5. L’annulation de la décision litigieuse implique nécessairement que le la préfète de la Haute-Savoie délivre à Mme A un titre de séjour portant la mention « vie privée et familiale ». Il y a lieu, dans les circonstances de l’espèce, de prescrire l’exécution de cette mesure dans un délai de deux mois à compter de la notification du présent jugement. Dans cette attente, la préfète de la Haute-Savoie lui délivrera une autorisation provisoire de séjour l’autorisant à travailler dans un délai de quinze jours à compter de cette même notification. Il n’y a pas lieu, dans ces mêmes circonstances, d’assortir ces injonctions d’une astreinte.
Sur les frais non compris dans les dépens :
6. Aux termes de l’article L. 761-1 du code de justice administrative : « Dans toutes les instances, le juge condamne la partie tenue aux dépens ou, à défaut, la partie perdante, à payer à l’autre partie la somme qu’il détermine, au titre des frais exposés et non compris dans les dépens. Le juge tient compte de l’équité ou de la situation économique de la partie condamnée. Il peut, même d’office, pour des raisons tirées des mêmes considérations, dire qu’il n’y a pas lieu à cette condamnation. ».

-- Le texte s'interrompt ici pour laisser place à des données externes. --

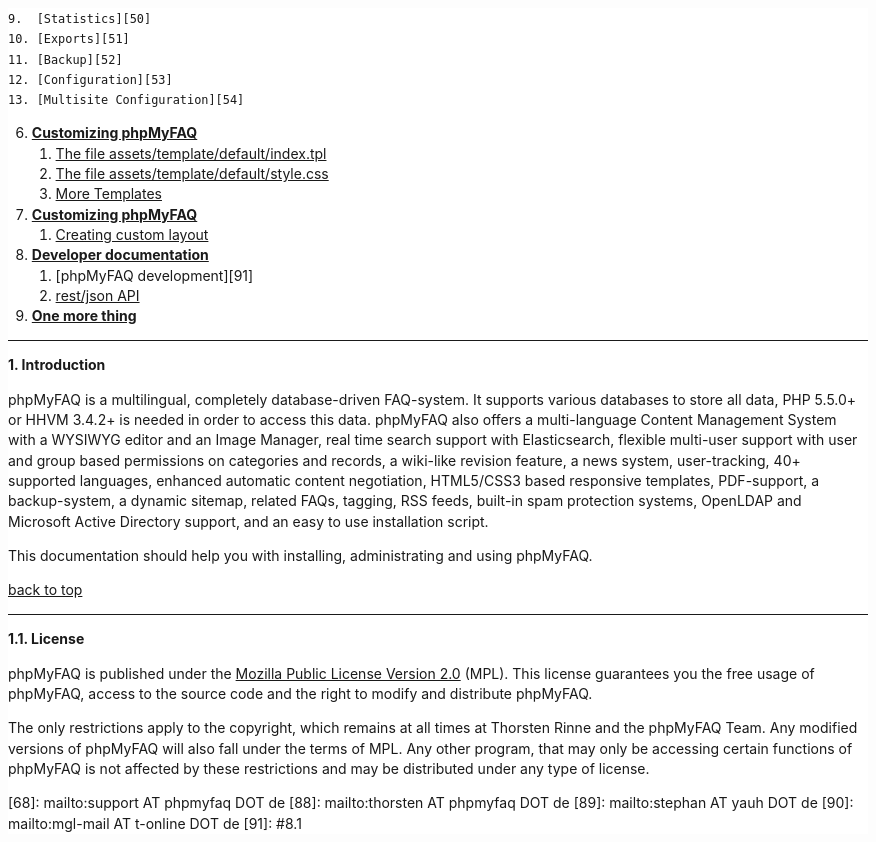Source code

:     9.  [Statistics][50]
    10. [Exports][51]
    11. [Backup][52]
    12. [Configuration][53]
    13. [Multisite Configuration][54]
6.  **[Customizing phpMyFAQ][55]**
    1.  [The file assets/template/default/index.tpl][56]
    2.  [The file assets/template/default/style.css][57]
    3.  [More Templates][58]
7.  **[Customizing phpMyFAQ][59]**
    1.  [Creating custom layout][60]
8.  **[Developer documentation][61]**
    1.  [phpMyFAQ development][91]
    2.  [rest/json API][62]
9.  **[One more thing][63]**

---

**1. <a id="1"></a>Introduction**

phpMyFAQ is a multilingual, completely database-driven FAQ-system. It supports various databases to store all data, PHP
5.5.0+ or HHVM 3.4.2+ is needed in order to access this data. phpMyFAQ also offers a multi-language Content Management
System with a WYSIWYG editor and an Image Manager, real time search support with Elasticsearch, flexible multi-user
support with user and group based permissions on categories and records, a wiki-like revision feature, a news system,
user-tracking, 40+ supported languages, enhanced automatic content negotiation, HTML5/CSS3 based responsive templates,
PDF-support, a backup-system, a dynamic sitemap, related FAQs, tagging, RSS feeds, built-in spam protection systems,
OpenLDAP and Microsoft Active Directory support, and an easy to use installation script.

This documentation should help you with installing, administrating and using phpMyFAQ.

[back to top][64]

---

**1.1. <a id="1.1"></a>License**

phpMyFAQ is published under the [Mozilla Public License Version 2.0](http://www.mozilla.org/MPL/2.0/) (MPL). This
license guarantees you the free usage of phpMyFAQ, access to the source code and the right to modify and distribute
phpMyFAQ.

The only restrictions apply to the copyright, which remains at all times at Thorsten Rinne and the phpMyFAQ Team. Any
modified versions of phpMyFAQ will also fall under the terms of MPL. Any other program, that may only be accessing
certain functions of phpMyFAQ is not affected by these restrictions and may be distributed under any type of license.


[1]: #1
[2]: #1.1
[3]: #1.2
[4]: #1.3
[5]: #2
[6]: #2.1
[7]: #2.2
[8]: #2.3
[9]: #2.4
[10]: #2.5
[11]: #2.6
[12]: #2.7
[13]: #2.8
[14]: #2.9
[15]: #2.10
[16]: #2.11
[17]: #2.12
[18]: #2.13
[19]: #2.14
[20]: #2.15
[21]: #2.16
[22]: #3
[23]: #3.1
[24]: #3.2
[25]: #3.3
[26]: #3.4
[27]: #3.5
[28]: #4
[29]: #4.1
[30]: #4.2
[31]: #4.3
[32]: #4.4
[33]: #4.5
[34]: #4.6
[35]: #4.7
[36]: #4.8
[37]: #4.9
[38]: #4.10
[39]: #4.11
[40]: #4.12
[41]: #5
[42]: #5.1
[43]: #5.2
[44]: #5.3
[45]: #5.4
[46]: #5.5
[47]: #5.6
[48]: #5.7
[49]: #5.8
[50]: #5.9
[51]: #5.10
[52]: #5.11
[53]: #5.12
[54]: #5.13
[55]: #6
[56]: #6.1
[57]: #6.2
[58]: #6.3
[59]: #7
[60]: #7.1
[61]: #8
[62]: #8.2
[63]: #9
[64]: #top
[65]: #2.17
[66]: #2.18
[68]: mailto:support AT phpmyfaq DOT de
[88]: mailto:thorsten AT phpmyfaq DOT de
[89]: mailto:stephan AT yauh DOT de
[90]: mailto:mgl-mail AT t-online DOT de
[91]: #8.1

7. Par une décision du 8 février 2025 le bureau d’aide juridictionnelle a accordé à Mme A le bénéfice de l’aide juridictionnelle à hauteur de 55%. Dans ces circonstances, il y lieu de mettre à la charge de l’Etat le versement à Mme A d’une somme de 500 euros au titre des frais non compris dans les dépens qu’elle a exposés en application des dispositions précitées.
D E C I D E :
Article 1er : L’arrêté du 13 septembre 2024 du préfet de la Haute-Savoie est annulé.
Article 2 :Il est enjoint à la préfète de la Haute-Savoie de délivrer à Mme A un titre de séjour portant la mention « vie privée et familiale » dans un délai de deux mois à compter de la notification du présent jugement. Dans cette attente, la préfète de la Haute-Savoie lui délivrera une autorisation provisoire de séjour l’autorisant à travailler dans un délai de quinze jours à compter de cette même notification.
Article 3 :L’Etat versera, en application des dispositions de l’article L. 761-1 du code de justice administrative une somme de 500 euros à Mme A.
Article 4 :Le présent jugement sera notifié à Mme B A et à la préfète de la Haute-Savoie.
Délibéré après l’audience du 5 juin 2025 à laquelle siégeaient :
M. Thierry, président,
Mme Beytout, première conseillère,
Mme Barriol, première conseillère.
Rendu public par mise à disposition au greffe le 19 juin 2025.
Le président,
P. ThierryL’assesseure la plus ancienne,
E. Beytout
La greffière,
A. Zanon
La République mande et ordonne à la préfète de la Haute-Savoie en ce qui la concerne ou à tous commissaires de justice à ce requis en ce qui concerne les voies de droit commun contre les parties privées, de pourvoir à l’exécution de la présente décision.